An innovative approach to developing better family nurture groups is the "family cluster" program begun by the Reverend Margaret Sawin of Rochester, N.Y. 8. The program has spread to various parts of the country. A cluster consists of three or four families plus several single people who band together for a period beginning with ten weeks, extendable to the full school year. They share in weekly two-hour sessions of fellowship, learning, and fun.

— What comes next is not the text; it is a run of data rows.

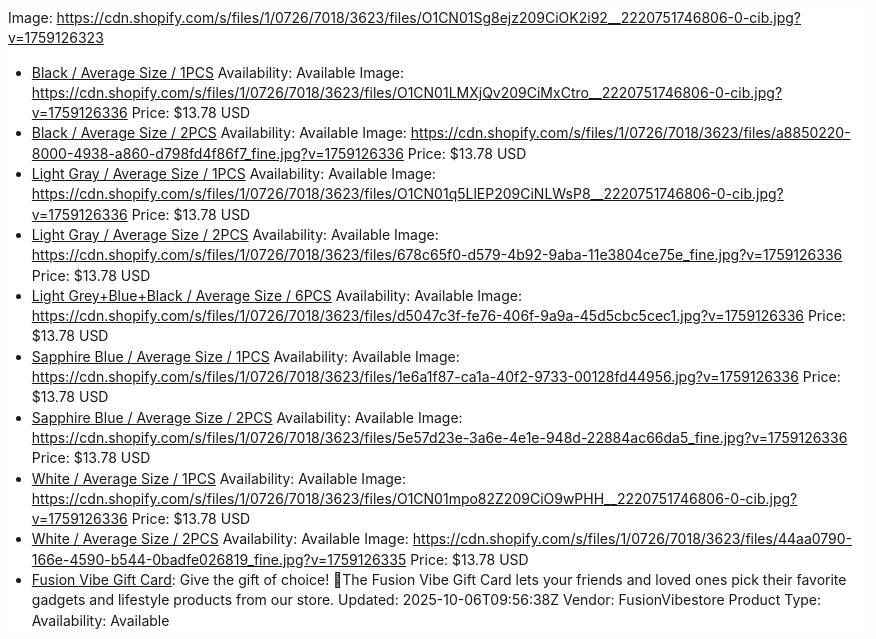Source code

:   Image: https://cdn.shopify.com/s/files/1/0726/7018/3623/files/O1CN01Sg8ejz209CiOK2i92__2220751746806-0-cib.jpg?v=1759126323
  - [Black / Average Size / 1PCS](https://fusionvibestore.com/products/mens-and-womens-warm-running-beanie-biking-mountain-climbing-training-sports-cap?variant=45608380006599)
    Availability: Available
    Image: https://cdn.shopify.com/s/files/1/0726/7018/3623/files/O1CN01LMXjQv209CiMxCtro__2220751746806-0-cib.jpg?v=1759126336
    Price: $13.78 USD
  - [Black / Average Size / 2PCS](https://fusionvibestore.com/products/mens-and-womens-warm-running-beanie-biking-mountain-climbing-training-sports-cap?variant=45608380039367)
    Availability: Available
    Image: https://cdn.shopify.com/s/files/1/0726/7018/3623/files/a8850220-8000-4938-a860-d798fd4f86f7_fine.jpg?v=1759126336
    Price: $13.78 USD
  - [Light Gray / Average Size / 1PCS](https://fusionvibestore.com/products/mens-and-womens-warm-running-beanie-biking-mountain-climbing-training-sports-cap?variant=45608380072135)
    Availability: Available
    Image: https://cdn.shopify.com/s/files/1/0726/7018/3623/files/O1CN01q5LlEP209CiNLWsP8__2220751746806-0-cib.jpg?v=1759126336
    Price: $13.78 USD
  - [Light Gray / Average Size / 2PCS](https://fusionvibestore.com/products/mens-and-womens-warm-running-beanie-biking-mountain-climbing-training-sports-cap?variant=45608380104903)
    Availability: Available
    Image: https://cdn.shopify.com/s/files/1/0726/7018/3623/files/678c65f0-d579-4b92-9aba-11e3804ce75e_fine.jpg?v=1759126336
    Price: $13.78 USD
  - [Light Grey+Blue+Black / Average Size / 6PCS](https://fusionvibestore.com/products/mens-and-womens-warm-running-beanie-biking-mountain-climbing-training-sports-cap?variant=45608380137671)
    Availability: Available
    Image: https://cdn.shopify.com/s/files/1/0726/7018/3623/files/d5047c3f-fe76-406f-9a9a-45d5cbc5cec1.jpg?v=1759126336
    Price: $13.78 USD
  - [Sapphire Blue / Average Size / 1PCS](https://fusionvibestore.com/products/mens-and-womens-warm-running-beanie-biking-mountain-climbing-training-sports-cap?variant=45608380170439)
    Availability: Available
    Image: https://cdn.shopify.com/s/files/1/0726/7018/3623/files/1e6a1f87-ca1a-40f2-9733-00128fd44956.jpg?v=1759126336
    Price: $13.78 USD
  - [Sapphire Blue / Average Size / 2PCS](https://fusionvibestore.com/products/mens-and-womens-warm-running-beanie-biking-mountain-climbing-training-sports-cap?variant=45608380203207)
    Availability: Available
    Image: https://cdn.shopify.com/s/files/1/0726/7018/3623/files/5e57d23e-3a6e-4e1e-948d-22884ac66da5_fine.jpg?v=1759126336
    Price: $13.78 USD
  - [White / Average Size / 1PCS](https://fusionvibestore.com/products/mens-and-womens-warm-running-beanie-biking-mountain-climbing-training-sports-cap?variant=45608380235975)
    Availability: Available
    Image: https://cdn.shopify.com/s/files/1/0726/7018/3623/files/O1CN01mpo82Z209CiO9wPHH__2220751746806-0-cib.jpg?v=1759126336
    Price: $13.78 USD
  - [White / Average Size / 2PCS](https://fusionvibestore.com/products/mens-and-womens-warm-running-beanie-biking-mountain-climbing-training-sports-cap?variant=45608380268743)
    Availability: Available
    Image: https://cdn.shopify.com/s/files/1/0726/7018/3623/files/44aa0790-166e-4590-b544-0badfe026819_fine.jpg?v=1759126335
    Price: $13.78 USD
- [Fusion Vibe Gift Card](https://fusionvibestore.com/products/fusion-vibe-gift-card): Give the gift of choice! 🎁The Fusion Vibe Gift Card lets your friends and loved ones pick their favorite gadgets and lifestyle products from our store.
  Updated: 2025-10-06T09:56:38Z
  Vendor: FusionVibestore
  Product Type: 
  Availability: Available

Set up as a family-centered way of doing experiential Christian education and value formation, the clusters also have provided mutual caring and support. They are a kind of alternative extended family or spiritual clan.

This approach is a significant answer to the dilemma of the isolated nuclear family -- a problem that’s particularly difficult during the early and most vulnerable years of a marriage. During these years couples need a supportive network of relationships most, and yet are least apt to have one. Family clusters are valuable for enriching marriages and families at all the life stages. For young families, they are ideal in that they offer opportunities to relate closely to families at other stages and learn from each other’s interactions.

Enrichment for Teen Marriages

Marriage enrichment and support are particularly needed by teen-agers who marry. Unfinished personal identity, low earning capacities, stresses derived from the fact that many are pregnant when they marry -- all combine to cause a high rate of teen-age marriage disintegration within the first few years. The approaches described above are all relevant to the needs of teen marriages; but churches should also devise other enrichment methods which are beamed specifically at ministering to these couples.

For example, a growth group composed of half teen couples and half young-adult couples is a workable model. Another is for the pastor to link stable young adult or middle adult couples with teen couples. The older couples’ function is to be available as consultant-friends and Adult Guarantors to relate to the teen couple in a supportive, caring, modeling way and thus help them over rough spots in their marital road.

The underlying assumption behind all the models in this chapter is that a congregation has an exciting possibility and responsibility to create a comprehensive marriage and family nurture program, beginning with remote preparation for marriage and extending through all the changing seasons of the life cycle of a family. Effective methods for enriching new marriages are vital parts of such a program of lifelong nurture.

 

NOTES:

 

1. Abraham Maslow, Motivation and Personality, (New York: Harper & Row, 1954), pp. 239 -- 40.

2. Martin Buber, Between Man and Man (Boston: Beacon, 1955), p. 92.

3. Conversation with the Reverend Bill Loveless, University Church, Loma Linda, Calif.

4. Claude Guldner, "The Post-Marital: An Alternative to Pre-Marital Counseling," The Family Coordinator, April 1971, pp. 115 -- 19.

5. Erikson, pp. 263 -- 66.

6. Conversation with Art Stephenson, St. Mark’s United Methodist Church, Anaheim, Calif.

7. Conversation with Robert Deitz of the same church.

8. The Reverend Margaret M. Sawin, P. 0. Box 8452, Brighton Branch, Rochester, N. Y. 14618.